Data for this exercise:
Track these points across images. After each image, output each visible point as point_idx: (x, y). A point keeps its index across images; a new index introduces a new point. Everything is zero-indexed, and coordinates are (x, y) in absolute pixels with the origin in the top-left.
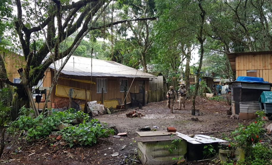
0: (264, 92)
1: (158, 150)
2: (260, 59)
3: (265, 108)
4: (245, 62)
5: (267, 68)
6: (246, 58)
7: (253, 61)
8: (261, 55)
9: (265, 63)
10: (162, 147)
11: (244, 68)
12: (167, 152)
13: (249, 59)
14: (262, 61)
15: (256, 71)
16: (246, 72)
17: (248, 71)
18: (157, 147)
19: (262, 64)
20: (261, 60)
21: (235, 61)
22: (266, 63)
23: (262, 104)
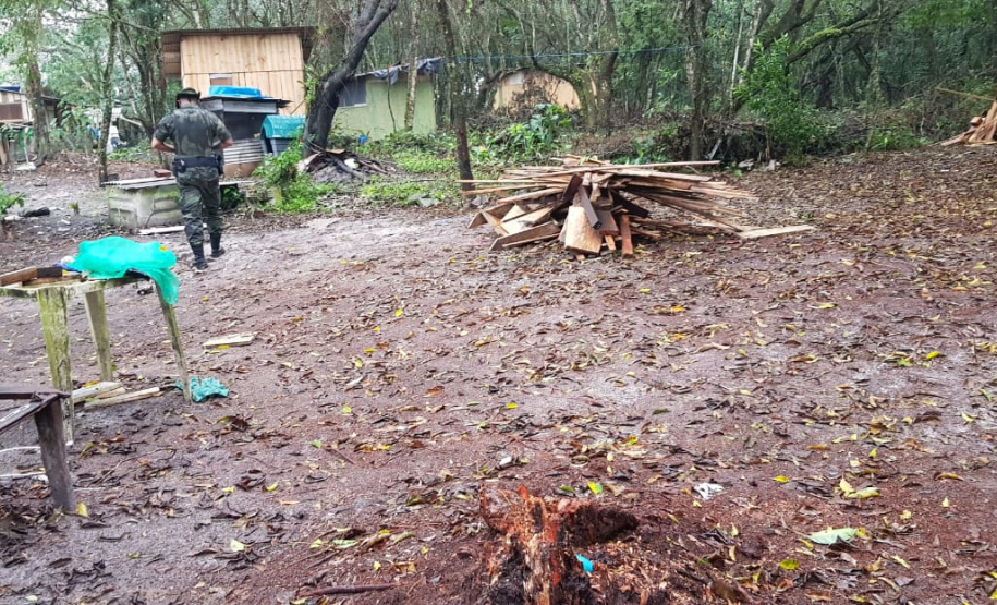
0: (269, 117)
1: (159, 200)
2: (236, 47)
3: (274, 148)
4: (204, 53)
5: (253, 69)
6: (206, 43)
7: (222, 52)
8: (239, 38)
9: (249, 55)
10: (165, 195)
11: (203, 68)
12: (172, 203)
13: (212, 46)
14: (243, 52)
15: (229, 76)
16: (208, 78)
17: (213, 77)
18: (157, 195)
19: (241, 60)
20: (239, 49)
21: (178, 50)
22: (251, 58)
23: (268, 142)
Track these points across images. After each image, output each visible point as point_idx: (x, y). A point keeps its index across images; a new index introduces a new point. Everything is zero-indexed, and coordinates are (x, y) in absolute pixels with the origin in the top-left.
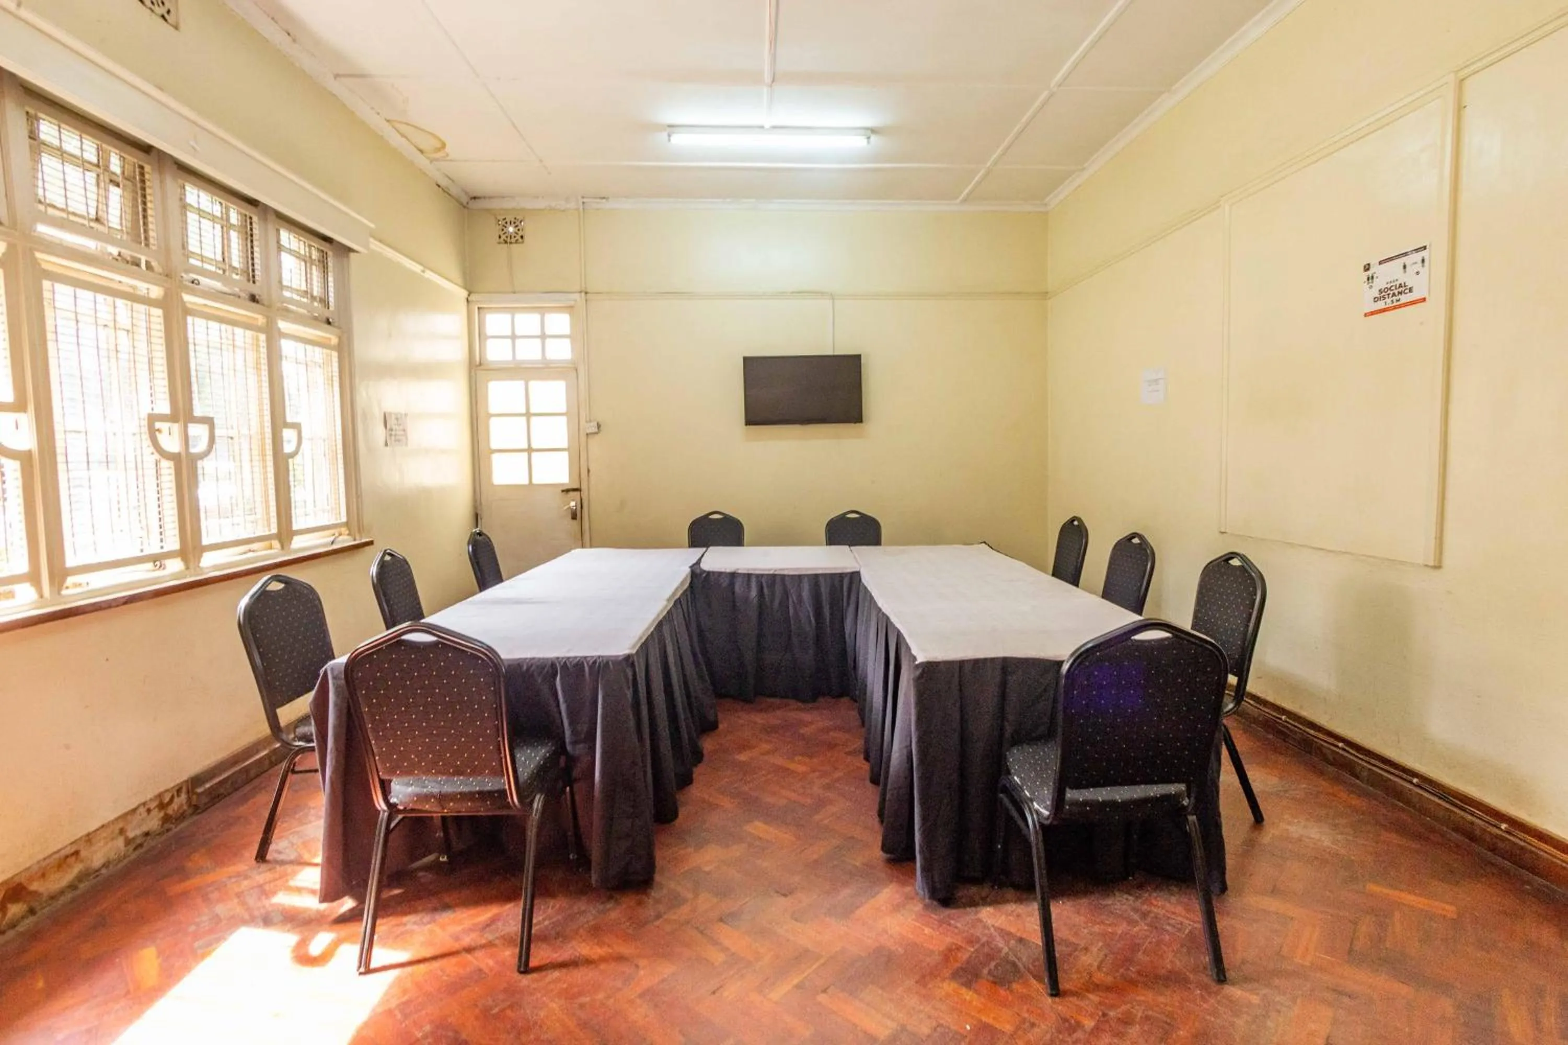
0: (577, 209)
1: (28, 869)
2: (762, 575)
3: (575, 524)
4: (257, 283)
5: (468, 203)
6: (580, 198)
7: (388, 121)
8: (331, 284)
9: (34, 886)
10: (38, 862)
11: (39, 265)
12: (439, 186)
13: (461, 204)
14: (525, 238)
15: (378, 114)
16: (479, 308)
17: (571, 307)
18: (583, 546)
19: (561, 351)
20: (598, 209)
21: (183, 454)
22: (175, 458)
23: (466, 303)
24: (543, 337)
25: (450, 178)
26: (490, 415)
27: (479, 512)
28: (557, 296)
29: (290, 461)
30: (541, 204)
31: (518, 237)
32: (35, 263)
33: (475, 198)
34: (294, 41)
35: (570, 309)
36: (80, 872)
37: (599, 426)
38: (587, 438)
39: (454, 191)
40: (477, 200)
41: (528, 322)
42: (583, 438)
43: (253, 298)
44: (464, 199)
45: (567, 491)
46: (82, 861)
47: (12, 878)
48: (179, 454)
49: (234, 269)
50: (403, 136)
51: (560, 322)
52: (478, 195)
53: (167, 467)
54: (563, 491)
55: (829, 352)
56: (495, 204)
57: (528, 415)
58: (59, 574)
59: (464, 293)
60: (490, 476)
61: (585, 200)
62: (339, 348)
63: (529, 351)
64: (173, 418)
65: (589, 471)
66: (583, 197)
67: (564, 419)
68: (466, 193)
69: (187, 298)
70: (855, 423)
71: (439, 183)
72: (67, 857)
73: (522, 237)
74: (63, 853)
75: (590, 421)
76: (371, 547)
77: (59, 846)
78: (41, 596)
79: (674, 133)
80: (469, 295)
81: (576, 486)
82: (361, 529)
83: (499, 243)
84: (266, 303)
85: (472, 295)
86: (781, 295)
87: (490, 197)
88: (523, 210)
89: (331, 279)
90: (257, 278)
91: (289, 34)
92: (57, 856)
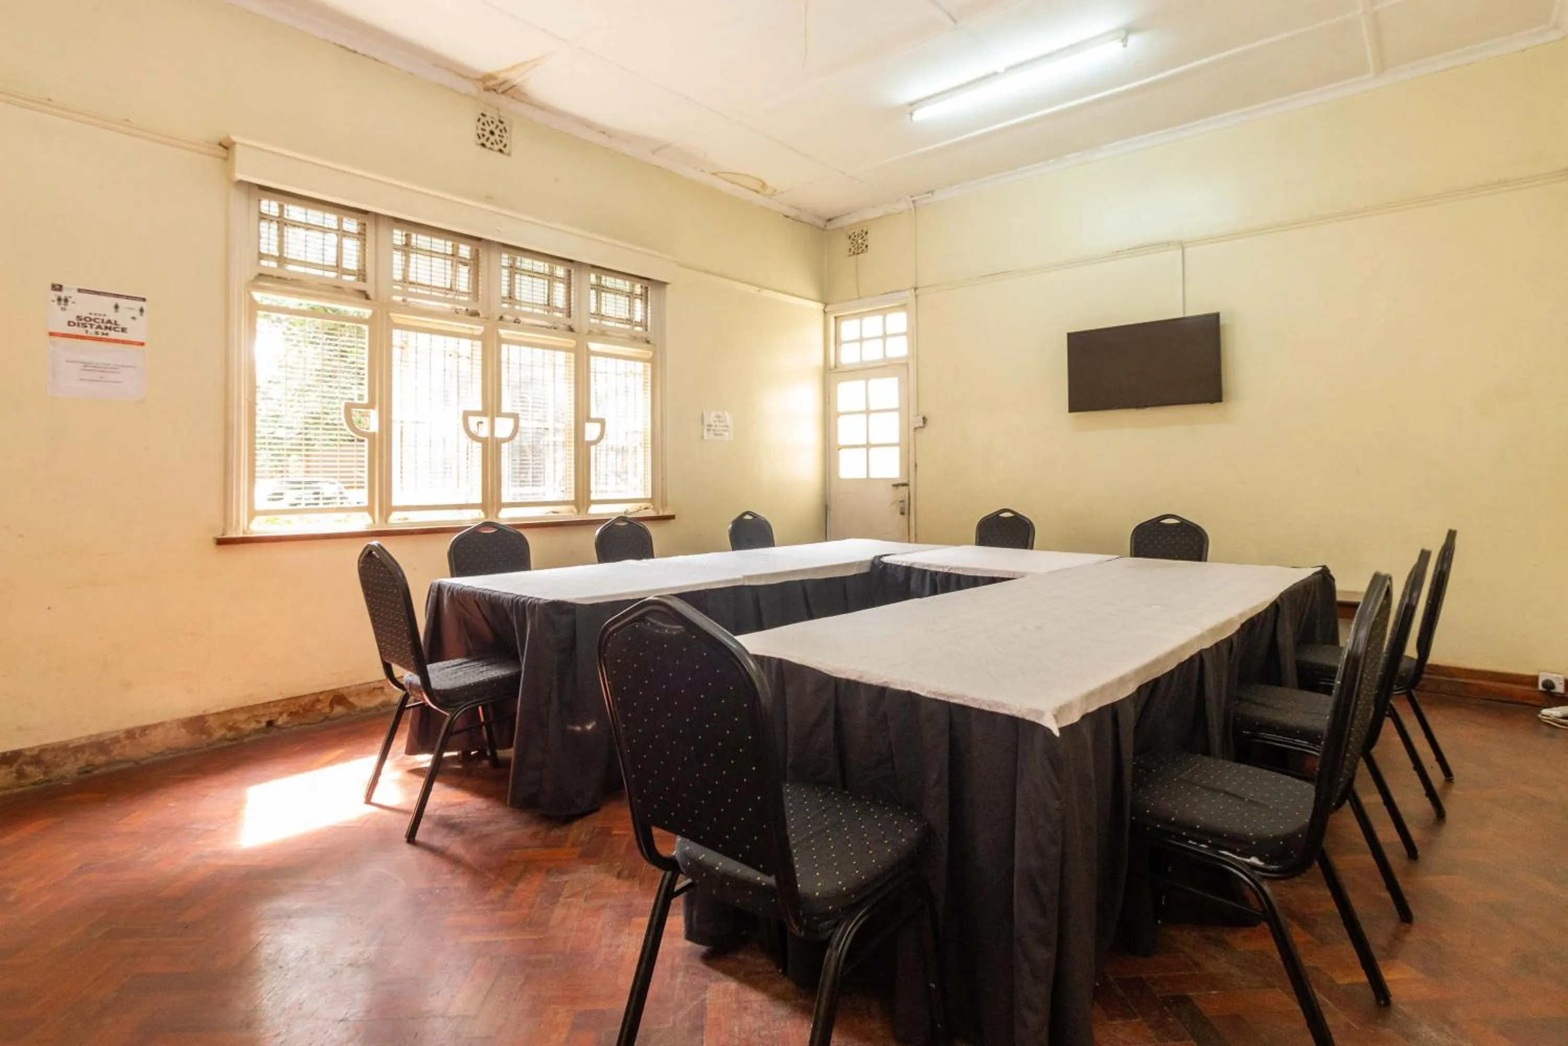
0: (910, 209)
1: (349, 687)
2: (937, 573)
3: (903, 519)
4: (572, 317)
5: (825, 226)
6: (908, 197)
7: (714, 174)
8: (649, 311)
9: (352, 700)
10: (355, 685)
11: (392, 320)
12: (787, 217)
13: (819, 228)
14: (869, 247)
15: (703, 171)
16: (836, 318)
17: (905, 305)
18: (909, 542)
19: (899, 348)
20: (927, 204)
21: (489, 439)
22: (484, 441)
23: (823, 314)
24: (885, 336)
25: (797, 208)
26: (839, 414)
27: (828, 504)
28: (896, 295)
29: (593, 448)
30: (880, 212)
31: (864, 247)
32: (389, 319)
33: (829, 220)
34: (610, 136)
35: (903, 307)
36: (384, 702)
37: (925, 420)
38: (915, 432)
39: (804, 217)
40: (832, 221)
41: (873, 324)
42: (912, 432)
43: (571, 329)
44: (821, 223)
45: (896, 486)
46: (385, 694)
47: (338, 689)
48: (487, 438)
49: (557, 309)
50: (733, 183)
51: (898, 321)
52: (831, 217)
53: (477, 447)
54: (894, 485)
55: (1178, 314)
56: (846, 221)
57: (868, 412)
58: (387, 509)
59: (820, 306)
60: (837, 471)
61: (913, 199)
62: (652, 361)
63: (873, 352)
64: (483, 413)
65: (916, 465)
66: (911, 197)
67: (896, 415)
68: (819, 217)
69: (502, 332)
70: (1212, 402)
71: (786, 214)
72: (374, 689)
73: (867, 246)
74: (372, 685)
75: (918, 415)
76: (672, 521)
77: (369, 680)
78: (374, 521)
79: (914, 110)
80: (825, 307)
81: (905, 481)
82: (664, 505)
83: (850, 256)
84: (577, 331)
85: (827, 307)
86: (1117, 254)
87: (841, 216)
88: (866, 221)
89: (649, 307)
90: (572, 313)
91: (604, 133)
92: (368, 686)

Assignment: Pictures aside, repeat every line of the data above exactly.

Exercise answer:
Track these points across images. After each image, output each visible point as point_idx: (x, y). A point keeps its index across images; a new index introduces a new point. Everything is zero-indexed, and coordinates are (x, y) in absolute pixels with the origin in the top-left.
0: (264, 92)
1: (158, 150)
2: (260, 59)
3: (265, 108)
4: (245, 62)
5: (267, 68)
6: (246, 58)
7: (253, 61)
8: (261, 55)
9: (265, 63)
10: (162, 147)
11: (244, 68)
12: (167, 152)
13: (249, 59)
14: (262, 61)
15: (256, 71)
16: (246, 72)
17: (248, 71)
18: (157, 147)
19: (262, 64)
20: (261, 60)
21: (235, 61)
22: (266, 63)
23: (262, 104)
0: (269, 117)
1: (159, 200)
2: (236, 47)
3: (274, 148)
4: (204, 53)
5: (253, 69)
6: (206, 43)
7: (222, 52)
8: (239, 38)
9: (249, 55)
10: (165, 195)
11: (203, 68)
12: (172, 203)
13: (212, 46)
14: (243, 52)
15: (229, 76)
16: (208, 78)
17: (213, 77)
18: (157, 195)
19: (241, 60)
20: (239, 49)
21: (178, 50)
22: (251, 58)
23: (268, 142)
Track these points across images. After each image, output each visible point as point_idx: (x, y). A point keeps its index across images; a new index introduces a new point. Everything is zero-indexed, and coordinates are (x, y) in absolute pixels with the origin in the top-left.
0: (577, 209)
1: (28, 869)
2: (762, 575)
3: (575, 524)
4: (257, 283)
5: (468, 203)
6: (580, 198)
7: (388, 121)
8: (331, 284)
9: (34, 886)
10: (38, 862)
11: (39, 265)
12: (439, 186)
13: (461, 204)
14: (525, 238)
15: (378, 114)
16: (479, 308)
17: (571, 307)
18: (583, 546)
19: (561, 351)
20: (598, 209)
21: (183, 454)
22: (175, 458)
23: (466, 303)
24: (543, 337)
25: (450, 178)
26: (490, 415)
27: (479, 512)
28: (557, 296)
29: (290, 461)
30: (541, 204)
31: (518, 237)
32: (35, 263)
33: (475, 198)
34: (294, 41)
35: (570, 309)
36: (80, 872)
37: (599, 426)
38: (587, 438)
39: (454, 191)
40: (477, 200)
41: (528, 322)
42: (583, 438)
43: (253, 298)
44: (464, 199)
45: (567, 491)
46: (82, 861)
47: (12, 878)
48: (179, 454)
49: (234, 269)
50: (403, 136)
51: (560, 322)
52: (478, 195)
53: (167, 467)
54: (563, 491)
55: (829, 352)
56: (495, 204)
57: (528, 415)
58: (59, 574)
59: (464, 293)
60: (490, 476)
61: (585, 200)
62: (339, 348)
63: (529, 351)
64: (173, 418)
65: (589, 471)
66: (583, 197)
67: (564, 419)
68: (466, 193)
69: (187, 298)
70: (855, 423)
71: (439, 183)
72: (67, 857)
73: (522, 237)
74: (63, 853)
75: (590, 421)
76: (371, 547)
77: (59, 846)
78: (41, 596)
79: (674, 133)
80: (469, 295)
81: (576, 486)
82: (361, 529)
83: (499, 243)
84: (266, 303)
85: (472, 295)
86: (781, 295)
87: (490, 197)
88: (523, 210)
89: (331, 279)
90: (257, 278)
91: (289, 34)
92: (57, 856)
0: (910, 209)
1: (349, 687)
2: (937, 573)
3: (903, 519)
4: (572, 317)
5: (825, 226)
6: (908, 197)
7: (714, 174)
8: (649, 311)
9: (352, 700)
10: (355, 685)
11: (392, 320)
12: (787, 217)
13: (819, 228)
14: (869, 247)
15: (703, 171)
16: (836, 318)
17: (905, 305)
18: (909, 542)
19: (899, 348)
20: (927, 204)
21: (489, 439)
22: (484, 441)
23: (823, 314)
24: (885, 336)
25: (797, 208)
26: (839, 414)
27: (828, 504)
28: (896, 295)
29: (593, 448)
30: (880, 212)
31: (864, 247)
32: (389, 319)
33: (829, 220)
34: (610, 136)
35: (903, 307)
36: (384, 702)
37: (925, 420)
38: (915, 432)
39: (804, 217)
40: (832, 221)
41: (873, 324)
42: (912, 432)
43: (571, 329)
44: (821, 223)
45: (896, 486)
46: (385, 694)
47: (338, 689)
48: (487, 438)
49: (557, 309)
50: (733, 183)
51: (898, 321)
52: (831, 217)
53: (477, 447)
54: (894, 485)
55: (1178, 314)
56: (846, 221)
57: (868, 412)
58: (387, 509)
59: (820, 306)
60: (837, 471)
61: (913, 199)
62: (652, 361)
63: (873, 352)
64: (483, 413)
65: (916, 465)
66: (911, 197)
67: (896, 415)
68: (819, 217)
69: (502, 332)
70: (1212, 402)
71: (786, 214)
72: (374, 689)
73: (867, 246)
74: (372, 685)
75: (918, 415)
76: (672, 521)
77: (369, 680)
78: (374, 521)
79: (914, 110)
80: (825, 307)
81: (905, 481)
82: (664, 505)
83: (850, 256)
84: (577, 331)
85: (827, 307)
86: (1117, 254)
87: (841, 216)
88: (866, 221)
89: (649, 307)
90: (572, 313)
91: (604, 133)
92: (368, 686)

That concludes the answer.